There is freedom in the production of goods and factors of production. Profit motivates production. Consumers choose their expenditures, and employers hire factors of production based on remuneration. Private property of the means of production characterizes the legal structure.

2.3 Microeconomic Theory

Microeconomics studies the flow of goods and services from firms to households. This exchange between production and consumption units generates the national product. The circular flow of money between firms and households constitutes the circular flow of income.

2.4 Macroeconomic Theory

Macroeconomics examines economic activity at the aggregate level, including total product, national income, total employment, and the general price level. It also studies national income distribution, aggregate demand, and total production (national product).

3.1 The Company

A company, a coordinated set of production factors under the employer’s direction, control, and responsibility, primarily aims to produce and maximize profit. Its key characteristics are:

  1. Existence of private wealth.
  2. Employer responsibility for the unit.
  3. Profit as the primary goal.
  4. Operation in a free market.

Production enhances the usefulness of economic goods. Companies, the economic units of production, create tangible goods (e.g., manufactured products) and intangible goods (e.g., services).

3.2 Company Methodology

This methodology focuses on operations, with typical applications including:

  • Existence Problems: Determining acquisition quantities based on demand or purchase frequency when availability is limited.
  • Assignment Problems: Allocating resources to jobs when resources are insufficient for optimal completion of each job.
  • Queue Problems: Determining the number of services needed or scheduling tasks to minimize losses.
  • Sequence Problems: Determining the order of tasks.
  • Routing Problems: Finding the shortest path through a network.
  • Replenishment Problems: Determining when to replace equipment or facilities.

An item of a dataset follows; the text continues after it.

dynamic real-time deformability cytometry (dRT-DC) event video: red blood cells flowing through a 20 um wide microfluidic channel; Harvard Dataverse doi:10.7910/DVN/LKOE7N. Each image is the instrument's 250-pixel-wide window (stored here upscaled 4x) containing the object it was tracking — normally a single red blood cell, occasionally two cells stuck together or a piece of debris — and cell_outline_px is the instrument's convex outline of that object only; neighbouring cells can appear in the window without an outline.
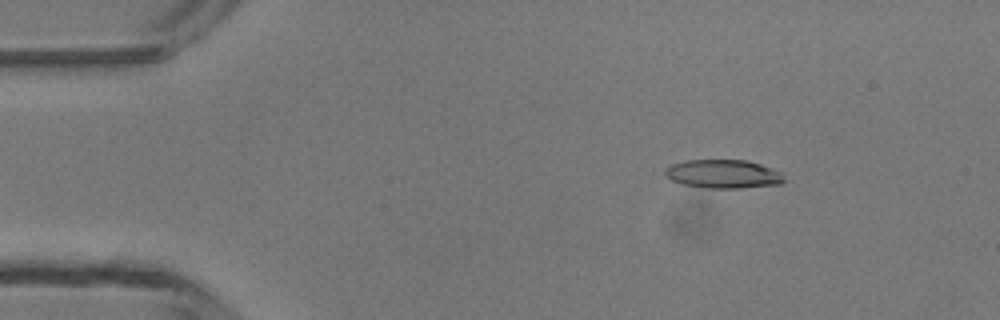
{"species": "common noctule bat (a hibernating species)", "species_latin": "Nyctalus noctula", "temperature_condition": "room temperature", "stored_images_in_passage": 37, "camera_frame_rate_fps": 3000, "um_per_image_px": 0.085, "animal": {"sex": "male", "body_mass_g": 13.3}, "frame": {"image": 1, "passage_image": 2, "time_ms": 0.333, "image_size_px": [1000, 320], "cell_outline_px": [[784, 180], [780, 184], [740, 188], [708, 188], [680, 184], [664, 176], [664, 168], [672, 164], [684, 160], [744, 160], [760, 164], [772, 168], [780, 172]], "centroid_in_image_um": [61.41, 14.79], "position_along_channel_um": 23.6, "area_um2": 19.88}}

3.3 Principles of Business

3.3.1 Productivity

Productivity (Output/Input) is the relationship between output and resources used. Output is the work done per unit of time. Labor efficiency is the ratio of output to employees. Key inputs include human labor, technical equipment, and manufacturing processes.

3.3.2 Economy

A company operates economically when it achieves a given production level with minimal resource use. This involves selecting and optimally combining factors of production. Substitution among factors is often possible (e.g., machine labor for manual labor).

Economy can be expressed as the ratio of the most favorable cost situation to the actual cost incurred (Anticipated Expenses / Actual Costs).

3.3.3 Profitability

Profitability is the relationship between profit and capital. Profit is the difference between income and expenses. A positive difference indicates a profit, while a negative difference represents a loss. Expenses are the value of consumed goods.

Return on capital is the ratio of profit to average capital available. Capital types include:

  • Nominal Value: Initial stock price.
  • Actual Value: Nominal value plus distributed profit per share.
  • Total Capital: Equity capital plus other capital.

Profitability = Profit / Capital

4.1 Fixed Assets

Fixed assets (fixed capital) are the equipment and facilities necessary for a company’s operations. They influence productivity and comprise fixed costs, variable costs, and total costs.

4.2 Working Capital

Working capital, or circulating capital, enables business operations, such as purchasing raw materials and paying workers. The manufacturing process transforms these inputs into a product sold in the market to recover the investment and generate profit.

The speed of capital turnover is crucial. Assets generate profit, so more cycles lead to higher profits.